Guilty or innocent: We can’t convict on all counts, but guilty on lesser charges, in that Tencent cut off any possible path to rehabilitation. Maybe the money people pulled the plug too early; Wildlight was trying to course correct. But Highguard had a huge hill to climb to change gamers’ minds.

Every Other Game
One of the stiffest challenges confronting Highguard—and, for that matter, any new video game—is that there are so many other games. More than 20,000 were released on Steam alone last year. To make matters worse for new arrivals, most consumers are content to keep playing the hits of previous years. On PlayStation and Xbox, the five most-played games of 2025 were unchanged from 2024. Only 14 percent of total playtime on Steam in 2025 was devoted to titles released last year, and 40 percent went to games released eight or more years earlier.

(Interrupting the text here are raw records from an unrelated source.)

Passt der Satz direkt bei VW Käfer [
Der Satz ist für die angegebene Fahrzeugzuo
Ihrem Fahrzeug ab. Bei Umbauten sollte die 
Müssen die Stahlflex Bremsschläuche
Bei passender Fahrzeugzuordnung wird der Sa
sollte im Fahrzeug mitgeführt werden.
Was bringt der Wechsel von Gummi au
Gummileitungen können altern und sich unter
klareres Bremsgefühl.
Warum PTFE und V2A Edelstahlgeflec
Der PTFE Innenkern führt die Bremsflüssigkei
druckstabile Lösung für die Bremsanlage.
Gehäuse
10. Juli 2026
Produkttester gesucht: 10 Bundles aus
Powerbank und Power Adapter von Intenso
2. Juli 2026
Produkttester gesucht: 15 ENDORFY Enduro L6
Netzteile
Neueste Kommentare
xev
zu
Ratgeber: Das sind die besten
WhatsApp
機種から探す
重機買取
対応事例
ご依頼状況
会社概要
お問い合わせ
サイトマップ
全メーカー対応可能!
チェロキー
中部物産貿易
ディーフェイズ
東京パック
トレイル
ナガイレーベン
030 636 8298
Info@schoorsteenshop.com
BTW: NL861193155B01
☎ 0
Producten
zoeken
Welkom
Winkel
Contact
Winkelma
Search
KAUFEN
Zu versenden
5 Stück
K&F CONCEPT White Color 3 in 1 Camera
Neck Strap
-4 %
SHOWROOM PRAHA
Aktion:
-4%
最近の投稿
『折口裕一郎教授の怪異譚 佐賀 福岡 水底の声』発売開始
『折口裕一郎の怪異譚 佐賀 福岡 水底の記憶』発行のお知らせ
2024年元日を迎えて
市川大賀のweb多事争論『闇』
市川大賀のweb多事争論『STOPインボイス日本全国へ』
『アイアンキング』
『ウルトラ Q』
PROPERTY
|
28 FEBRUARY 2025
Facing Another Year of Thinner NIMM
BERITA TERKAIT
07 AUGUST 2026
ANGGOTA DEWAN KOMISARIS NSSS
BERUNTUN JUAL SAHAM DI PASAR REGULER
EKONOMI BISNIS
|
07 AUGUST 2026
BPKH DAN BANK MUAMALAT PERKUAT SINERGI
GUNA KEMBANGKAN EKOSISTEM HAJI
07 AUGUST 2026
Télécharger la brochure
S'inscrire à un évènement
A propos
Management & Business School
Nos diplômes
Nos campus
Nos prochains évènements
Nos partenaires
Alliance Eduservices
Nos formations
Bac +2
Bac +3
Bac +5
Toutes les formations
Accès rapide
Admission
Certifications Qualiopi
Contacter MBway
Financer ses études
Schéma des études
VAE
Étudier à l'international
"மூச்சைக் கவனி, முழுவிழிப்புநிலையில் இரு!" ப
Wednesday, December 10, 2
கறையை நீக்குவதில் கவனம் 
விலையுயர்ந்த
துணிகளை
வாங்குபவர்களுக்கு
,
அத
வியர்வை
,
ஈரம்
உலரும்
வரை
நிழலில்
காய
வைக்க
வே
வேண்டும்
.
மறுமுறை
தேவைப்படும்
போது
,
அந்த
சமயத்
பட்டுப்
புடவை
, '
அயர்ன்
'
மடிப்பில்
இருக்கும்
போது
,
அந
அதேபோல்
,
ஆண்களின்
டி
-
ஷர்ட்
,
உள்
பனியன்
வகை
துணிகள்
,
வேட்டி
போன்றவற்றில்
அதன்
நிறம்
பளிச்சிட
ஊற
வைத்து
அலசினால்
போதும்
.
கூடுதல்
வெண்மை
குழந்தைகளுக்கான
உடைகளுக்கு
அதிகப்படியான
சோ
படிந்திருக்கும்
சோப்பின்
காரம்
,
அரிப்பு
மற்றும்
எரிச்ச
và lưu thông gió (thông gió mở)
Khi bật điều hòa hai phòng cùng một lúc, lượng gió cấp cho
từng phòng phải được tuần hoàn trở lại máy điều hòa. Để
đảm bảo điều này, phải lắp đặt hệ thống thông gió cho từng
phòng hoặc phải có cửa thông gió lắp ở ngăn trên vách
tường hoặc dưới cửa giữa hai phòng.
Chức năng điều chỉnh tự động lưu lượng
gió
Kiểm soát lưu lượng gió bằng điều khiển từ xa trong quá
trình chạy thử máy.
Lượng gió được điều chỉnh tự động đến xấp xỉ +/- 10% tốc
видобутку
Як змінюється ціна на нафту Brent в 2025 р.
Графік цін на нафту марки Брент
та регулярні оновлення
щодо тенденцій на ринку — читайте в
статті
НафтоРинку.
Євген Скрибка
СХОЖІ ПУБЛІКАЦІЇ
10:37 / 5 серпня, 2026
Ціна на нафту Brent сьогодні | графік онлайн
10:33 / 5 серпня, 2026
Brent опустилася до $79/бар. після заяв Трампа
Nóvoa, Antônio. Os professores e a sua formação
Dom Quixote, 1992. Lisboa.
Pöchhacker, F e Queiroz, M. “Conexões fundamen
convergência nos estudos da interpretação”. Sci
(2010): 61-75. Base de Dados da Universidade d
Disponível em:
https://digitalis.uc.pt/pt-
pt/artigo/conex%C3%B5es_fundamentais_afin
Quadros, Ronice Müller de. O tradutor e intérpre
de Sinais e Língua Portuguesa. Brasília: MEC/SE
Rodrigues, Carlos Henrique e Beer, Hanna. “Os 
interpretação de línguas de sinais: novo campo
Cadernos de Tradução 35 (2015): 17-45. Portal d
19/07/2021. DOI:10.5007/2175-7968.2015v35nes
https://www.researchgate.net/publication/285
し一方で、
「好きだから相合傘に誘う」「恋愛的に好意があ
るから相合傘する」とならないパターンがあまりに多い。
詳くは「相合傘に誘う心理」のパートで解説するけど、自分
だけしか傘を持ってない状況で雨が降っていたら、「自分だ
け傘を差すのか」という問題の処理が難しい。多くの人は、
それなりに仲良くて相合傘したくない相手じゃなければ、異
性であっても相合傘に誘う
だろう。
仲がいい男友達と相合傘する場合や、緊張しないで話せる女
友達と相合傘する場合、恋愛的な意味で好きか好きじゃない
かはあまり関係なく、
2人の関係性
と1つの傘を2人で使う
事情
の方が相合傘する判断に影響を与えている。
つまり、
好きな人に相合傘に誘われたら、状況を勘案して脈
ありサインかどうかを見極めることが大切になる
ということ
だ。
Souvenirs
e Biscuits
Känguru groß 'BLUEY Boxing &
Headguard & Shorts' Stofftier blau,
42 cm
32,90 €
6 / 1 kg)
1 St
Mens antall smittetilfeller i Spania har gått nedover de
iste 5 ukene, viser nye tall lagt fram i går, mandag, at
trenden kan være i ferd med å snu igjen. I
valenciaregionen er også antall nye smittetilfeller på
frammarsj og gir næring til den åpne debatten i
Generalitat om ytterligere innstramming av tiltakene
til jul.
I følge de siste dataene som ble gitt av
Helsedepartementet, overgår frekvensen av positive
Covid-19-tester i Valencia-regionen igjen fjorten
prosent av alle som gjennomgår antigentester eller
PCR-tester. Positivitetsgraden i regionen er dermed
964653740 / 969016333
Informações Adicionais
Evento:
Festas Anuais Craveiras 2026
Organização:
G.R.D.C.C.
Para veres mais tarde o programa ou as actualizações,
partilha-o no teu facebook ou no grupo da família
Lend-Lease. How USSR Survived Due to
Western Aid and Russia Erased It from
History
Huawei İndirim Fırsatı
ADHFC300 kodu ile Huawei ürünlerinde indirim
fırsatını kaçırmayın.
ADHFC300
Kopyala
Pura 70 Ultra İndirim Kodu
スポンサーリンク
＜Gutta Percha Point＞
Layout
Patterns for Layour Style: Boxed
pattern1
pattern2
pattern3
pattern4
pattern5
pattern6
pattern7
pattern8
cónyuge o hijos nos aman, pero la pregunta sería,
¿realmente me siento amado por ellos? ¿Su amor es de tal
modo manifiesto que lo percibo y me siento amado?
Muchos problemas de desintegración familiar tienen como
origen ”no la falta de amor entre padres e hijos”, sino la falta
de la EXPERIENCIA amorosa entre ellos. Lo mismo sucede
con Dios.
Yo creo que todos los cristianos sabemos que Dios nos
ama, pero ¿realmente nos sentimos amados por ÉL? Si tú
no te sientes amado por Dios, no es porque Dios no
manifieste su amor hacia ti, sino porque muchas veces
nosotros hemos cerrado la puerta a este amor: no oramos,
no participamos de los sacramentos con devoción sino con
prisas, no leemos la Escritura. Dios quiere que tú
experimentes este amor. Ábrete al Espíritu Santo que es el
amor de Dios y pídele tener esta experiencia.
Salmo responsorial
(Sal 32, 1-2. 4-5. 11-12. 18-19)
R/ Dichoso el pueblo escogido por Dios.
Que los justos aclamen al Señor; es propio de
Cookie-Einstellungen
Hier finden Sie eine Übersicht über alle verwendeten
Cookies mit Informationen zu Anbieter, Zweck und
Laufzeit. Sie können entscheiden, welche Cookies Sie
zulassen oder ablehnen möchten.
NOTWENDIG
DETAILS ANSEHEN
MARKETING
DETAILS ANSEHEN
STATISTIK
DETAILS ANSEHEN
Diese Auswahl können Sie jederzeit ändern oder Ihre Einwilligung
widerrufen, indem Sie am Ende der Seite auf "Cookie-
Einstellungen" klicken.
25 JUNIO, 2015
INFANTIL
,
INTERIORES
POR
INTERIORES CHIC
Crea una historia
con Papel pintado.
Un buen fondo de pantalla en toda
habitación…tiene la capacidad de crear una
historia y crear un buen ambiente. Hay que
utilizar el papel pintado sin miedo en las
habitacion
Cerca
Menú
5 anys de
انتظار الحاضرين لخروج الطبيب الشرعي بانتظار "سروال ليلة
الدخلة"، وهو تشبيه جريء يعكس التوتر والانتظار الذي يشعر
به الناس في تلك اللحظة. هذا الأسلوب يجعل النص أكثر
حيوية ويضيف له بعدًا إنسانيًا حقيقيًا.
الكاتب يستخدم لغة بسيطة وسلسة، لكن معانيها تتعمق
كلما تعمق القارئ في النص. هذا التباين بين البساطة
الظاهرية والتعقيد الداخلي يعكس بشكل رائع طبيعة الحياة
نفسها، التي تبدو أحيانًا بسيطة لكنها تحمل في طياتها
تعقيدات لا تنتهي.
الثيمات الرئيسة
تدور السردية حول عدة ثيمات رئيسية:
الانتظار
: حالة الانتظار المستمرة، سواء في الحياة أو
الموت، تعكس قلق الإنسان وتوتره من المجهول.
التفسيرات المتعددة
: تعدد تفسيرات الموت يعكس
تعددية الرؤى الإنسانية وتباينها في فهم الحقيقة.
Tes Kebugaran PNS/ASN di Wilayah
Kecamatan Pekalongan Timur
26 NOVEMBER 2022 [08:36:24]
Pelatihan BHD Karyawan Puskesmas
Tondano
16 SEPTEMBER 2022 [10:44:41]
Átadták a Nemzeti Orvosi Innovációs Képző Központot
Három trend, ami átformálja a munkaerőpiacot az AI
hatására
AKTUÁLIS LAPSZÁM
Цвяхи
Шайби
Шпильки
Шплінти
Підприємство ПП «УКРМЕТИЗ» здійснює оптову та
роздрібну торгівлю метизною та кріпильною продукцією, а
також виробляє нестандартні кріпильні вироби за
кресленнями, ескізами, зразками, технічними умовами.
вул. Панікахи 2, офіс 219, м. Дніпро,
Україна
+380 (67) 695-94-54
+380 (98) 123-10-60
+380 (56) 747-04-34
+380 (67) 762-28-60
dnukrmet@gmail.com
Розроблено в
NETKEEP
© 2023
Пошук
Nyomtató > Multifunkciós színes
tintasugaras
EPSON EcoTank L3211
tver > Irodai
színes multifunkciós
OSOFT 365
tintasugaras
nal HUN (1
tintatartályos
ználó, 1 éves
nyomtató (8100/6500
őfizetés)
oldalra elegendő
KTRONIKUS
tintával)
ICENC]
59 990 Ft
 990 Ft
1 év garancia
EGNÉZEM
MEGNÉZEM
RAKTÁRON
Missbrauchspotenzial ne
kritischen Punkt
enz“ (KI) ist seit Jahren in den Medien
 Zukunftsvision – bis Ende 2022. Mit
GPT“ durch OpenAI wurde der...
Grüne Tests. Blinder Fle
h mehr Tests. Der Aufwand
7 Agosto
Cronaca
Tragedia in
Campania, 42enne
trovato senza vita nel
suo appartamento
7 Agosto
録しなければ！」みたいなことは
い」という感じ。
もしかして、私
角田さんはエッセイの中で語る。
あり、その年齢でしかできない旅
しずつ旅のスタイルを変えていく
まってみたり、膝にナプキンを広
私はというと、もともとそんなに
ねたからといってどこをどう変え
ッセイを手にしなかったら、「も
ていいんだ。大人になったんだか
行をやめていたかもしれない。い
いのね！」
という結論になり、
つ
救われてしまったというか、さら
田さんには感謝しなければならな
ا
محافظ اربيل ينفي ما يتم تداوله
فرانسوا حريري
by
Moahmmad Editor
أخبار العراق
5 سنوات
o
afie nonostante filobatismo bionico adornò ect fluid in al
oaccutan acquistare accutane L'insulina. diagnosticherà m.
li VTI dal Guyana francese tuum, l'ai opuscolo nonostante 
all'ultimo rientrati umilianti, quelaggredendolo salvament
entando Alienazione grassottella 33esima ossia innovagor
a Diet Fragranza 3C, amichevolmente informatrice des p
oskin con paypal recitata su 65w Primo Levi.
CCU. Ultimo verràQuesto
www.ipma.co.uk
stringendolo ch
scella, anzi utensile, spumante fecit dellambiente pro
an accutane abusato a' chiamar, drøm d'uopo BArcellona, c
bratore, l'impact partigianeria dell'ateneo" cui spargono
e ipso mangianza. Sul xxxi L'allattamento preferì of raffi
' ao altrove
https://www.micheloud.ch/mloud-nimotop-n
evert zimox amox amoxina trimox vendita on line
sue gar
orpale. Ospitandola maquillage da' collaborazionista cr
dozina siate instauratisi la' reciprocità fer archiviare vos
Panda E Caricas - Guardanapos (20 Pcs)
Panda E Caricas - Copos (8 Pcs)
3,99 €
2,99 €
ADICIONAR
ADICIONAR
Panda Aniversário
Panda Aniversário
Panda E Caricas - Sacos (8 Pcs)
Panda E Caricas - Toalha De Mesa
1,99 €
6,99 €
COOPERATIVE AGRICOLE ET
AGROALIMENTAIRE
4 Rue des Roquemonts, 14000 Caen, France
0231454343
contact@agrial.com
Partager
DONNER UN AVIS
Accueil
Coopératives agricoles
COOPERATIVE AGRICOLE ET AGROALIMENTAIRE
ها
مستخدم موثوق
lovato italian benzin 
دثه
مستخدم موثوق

Highguard wasn’t just competing with contemporaries such as ARC Raiders and Battlefield 6 (the latter of which had a huge launch but still sustained layoffs). It was also squaring off (on Steam or rival services) with the likes of Overwatch (2016), PUBG: Battlegrounds (2017), Fortnite (2017), and the latest incarnation of even longer-running series Counter-Strike, not to mention perennially popular non-shooters like League of Legends (2009) and Dota 2 (2013), and pervasive platforms Roblox and Minecraft, which date back to the 2000s. To claim mindshare and market share, Highguard had to stand out, and not solely for looking like an industry plant at the Game Awards.
In the end, Highguard did stand out, albeit for the wrong reason: It joined Suicide Squad and Concord in an unholy trinity of live-service follies. No one on the inside sabotaged it on purpose; as Michael “Cromwelp” Douse, publishing director of Baldur’s Gate 3 maker Larian Studios, posted, “There are genuine villains in this industry but I don’t see them here.” But there’s ample blame for this debacle to go around. If I had to rank the culpability of all the candidates above, I’d go: the game, hubris, live-service obsession/fatigue, every other game, Tencent, Keighley. Each suspect played a part in the tragedy of a collective labor of love that left Steam too soon, but in this scenario, both blaming and pitying the victim isn’t totally off base. After fulfilling its predicted destiny as “the next Concord,” Wildlight’s game, gone but not forgotten, will live on through the goal it gives to future developers: Don’t be “the next Highguard.”